The organization runs many conferences each year, and creates publications for public and member audiences. It also creates information for member use, and some for public use.

The organization makes frequent submissions on legislative reviews of public safety legislation.

Possibly beyond its constitutionally established objectives, the organization also conducts professional development courses directed to police leaders.

== History and Political Positions ==

The positions of the association often receive national attention.

In 2014, the association demurred when asked to take a stance on missing and murdered Indigenous women in Canada, citing a need to conduct further consultations before adopting an official position.

In the late-2010s, the association has taken positions on improving response to people in mental crisis, as well as the role that drug decriminalization can play in facilitating safer policing outcomes. In 2020, the association released a report finding substance use provides an unnecessary draw in resources for enforcement and is helping drive opioid overdoses, resources better reallocated with the health sector taking up a larger role. The association consequently called for decriminalization of simple possession of drugs such as methamphetamine. The government declined to take up the recommendation.

In 2018, after the Canadian legalization of marijuana, the association raised concerns about reaching training targets for police officers able to assess impairment in roadside settings.

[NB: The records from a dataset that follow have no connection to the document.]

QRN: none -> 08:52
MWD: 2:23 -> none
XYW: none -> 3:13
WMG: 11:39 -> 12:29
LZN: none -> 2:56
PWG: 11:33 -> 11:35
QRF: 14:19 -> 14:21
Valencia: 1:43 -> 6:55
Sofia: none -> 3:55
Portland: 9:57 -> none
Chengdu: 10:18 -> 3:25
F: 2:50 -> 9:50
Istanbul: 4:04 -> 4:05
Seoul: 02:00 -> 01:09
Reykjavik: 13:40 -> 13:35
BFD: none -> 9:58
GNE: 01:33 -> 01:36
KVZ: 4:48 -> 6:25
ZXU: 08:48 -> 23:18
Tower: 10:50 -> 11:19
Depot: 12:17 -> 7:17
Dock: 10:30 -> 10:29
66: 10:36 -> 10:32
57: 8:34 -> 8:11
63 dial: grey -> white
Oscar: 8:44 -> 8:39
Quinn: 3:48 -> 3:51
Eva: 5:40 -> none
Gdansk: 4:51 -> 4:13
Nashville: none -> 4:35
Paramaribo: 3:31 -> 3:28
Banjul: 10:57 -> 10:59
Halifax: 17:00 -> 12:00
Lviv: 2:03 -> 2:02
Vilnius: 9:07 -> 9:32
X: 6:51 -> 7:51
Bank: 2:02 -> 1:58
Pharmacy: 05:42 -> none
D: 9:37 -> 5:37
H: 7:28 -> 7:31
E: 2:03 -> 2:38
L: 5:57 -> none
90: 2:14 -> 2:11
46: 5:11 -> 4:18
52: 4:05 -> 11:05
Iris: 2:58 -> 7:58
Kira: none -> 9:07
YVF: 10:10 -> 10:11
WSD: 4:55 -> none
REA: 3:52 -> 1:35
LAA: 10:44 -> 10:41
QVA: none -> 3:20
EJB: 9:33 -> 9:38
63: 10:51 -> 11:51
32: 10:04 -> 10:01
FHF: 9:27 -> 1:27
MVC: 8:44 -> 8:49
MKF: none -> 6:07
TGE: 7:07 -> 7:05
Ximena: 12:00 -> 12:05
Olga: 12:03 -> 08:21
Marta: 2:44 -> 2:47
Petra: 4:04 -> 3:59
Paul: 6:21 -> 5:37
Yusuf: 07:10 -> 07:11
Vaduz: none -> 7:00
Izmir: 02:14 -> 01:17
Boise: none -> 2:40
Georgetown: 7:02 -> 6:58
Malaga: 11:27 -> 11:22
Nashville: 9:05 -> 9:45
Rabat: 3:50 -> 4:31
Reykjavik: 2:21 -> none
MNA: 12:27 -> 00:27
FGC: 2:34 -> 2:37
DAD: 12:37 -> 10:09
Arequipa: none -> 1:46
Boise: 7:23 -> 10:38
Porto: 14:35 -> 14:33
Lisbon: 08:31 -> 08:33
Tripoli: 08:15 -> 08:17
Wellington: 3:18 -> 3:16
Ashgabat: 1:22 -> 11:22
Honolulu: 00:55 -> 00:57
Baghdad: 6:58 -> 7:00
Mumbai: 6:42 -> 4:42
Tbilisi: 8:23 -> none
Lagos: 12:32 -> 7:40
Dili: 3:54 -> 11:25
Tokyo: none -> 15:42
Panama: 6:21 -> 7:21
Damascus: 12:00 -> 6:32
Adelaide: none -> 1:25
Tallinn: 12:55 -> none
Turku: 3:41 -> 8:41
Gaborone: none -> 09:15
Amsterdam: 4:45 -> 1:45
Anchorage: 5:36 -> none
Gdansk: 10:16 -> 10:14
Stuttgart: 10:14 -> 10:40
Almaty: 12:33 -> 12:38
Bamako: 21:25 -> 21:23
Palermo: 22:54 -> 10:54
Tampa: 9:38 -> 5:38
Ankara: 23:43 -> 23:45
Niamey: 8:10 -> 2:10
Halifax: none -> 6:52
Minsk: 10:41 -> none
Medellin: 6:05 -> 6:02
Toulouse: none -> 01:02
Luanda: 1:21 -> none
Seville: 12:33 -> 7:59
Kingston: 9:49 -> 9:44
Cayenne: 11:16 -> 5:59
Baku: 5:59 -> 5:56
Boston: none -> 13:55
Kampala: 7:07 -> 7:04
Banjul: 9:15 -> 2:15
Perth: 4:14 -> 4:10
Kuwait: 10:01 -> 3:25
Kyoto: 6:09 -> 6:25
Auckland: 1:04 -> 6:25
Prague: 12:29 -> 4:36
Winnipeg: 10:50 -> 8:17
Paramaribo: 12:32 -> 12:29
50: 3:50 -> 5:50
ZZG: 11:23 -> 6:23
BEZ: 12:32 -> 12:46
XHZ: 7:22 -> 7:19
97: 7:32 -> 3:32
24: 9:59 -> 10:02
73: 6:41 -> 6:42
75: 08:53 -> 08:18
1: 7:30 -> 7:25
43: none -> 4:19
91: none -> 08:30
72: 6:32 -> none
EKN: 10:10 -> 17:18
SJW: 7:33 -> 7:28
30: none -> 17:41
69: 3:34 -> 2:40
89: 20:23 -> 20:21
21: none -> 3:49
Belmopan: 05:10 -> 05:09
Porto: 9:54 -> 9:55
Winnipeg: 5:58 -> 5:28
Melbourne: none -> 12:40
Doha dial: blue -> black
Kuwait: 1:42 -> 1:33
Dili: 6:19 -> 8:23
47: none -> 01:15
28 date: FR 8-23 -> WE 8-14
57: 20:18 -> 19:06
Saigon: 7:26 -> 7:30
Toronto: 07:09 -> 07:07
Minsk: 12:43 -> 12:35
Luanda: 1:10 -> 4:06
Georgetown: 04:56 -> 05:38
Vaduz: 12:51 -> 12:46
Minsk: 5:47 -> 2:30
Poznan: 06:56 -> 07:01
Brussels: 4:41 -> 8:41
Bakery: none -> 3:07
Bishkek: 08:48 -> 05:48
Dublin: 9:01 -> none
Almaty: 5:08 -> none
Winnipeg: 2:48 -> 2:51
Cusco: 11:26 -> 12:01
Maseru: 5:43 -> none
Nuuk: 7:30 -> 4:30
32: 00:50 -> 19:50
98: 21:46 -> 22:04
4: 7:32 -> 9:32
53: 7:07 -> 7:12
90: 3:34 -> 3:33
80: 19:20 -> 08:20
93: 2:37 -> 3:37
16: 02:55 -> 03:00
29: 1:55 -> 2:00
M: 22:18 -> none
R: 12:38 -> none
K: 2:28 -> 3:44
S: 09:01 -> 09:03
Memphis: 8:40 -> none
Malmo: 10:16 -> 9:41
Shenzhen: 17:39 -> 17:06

In 2020, the association made an apology on behalf of police chiefs for their role in persecution of LGBTQ+ individuals in Canada's history, and released a toolkit for engagement with those communities. Examples of police cruelty and discrimination include pseudoscientific assessments of police officers in the RCMP to assess their sexuality, the Toronto Bathhouse Raids, and failure to protect vulnerable people from attacks through selective enforcement.

In 2021, the association called for devolution of the power to use the National Public Alerting System for communication to citizens of emergency situations by contacting them by telephone. This call happened in the wake of the 2020 Nova Scotia attacks. The association also contended in 2021 that all police services in Canada use an application called "Child Search Network" to address issues of missing children.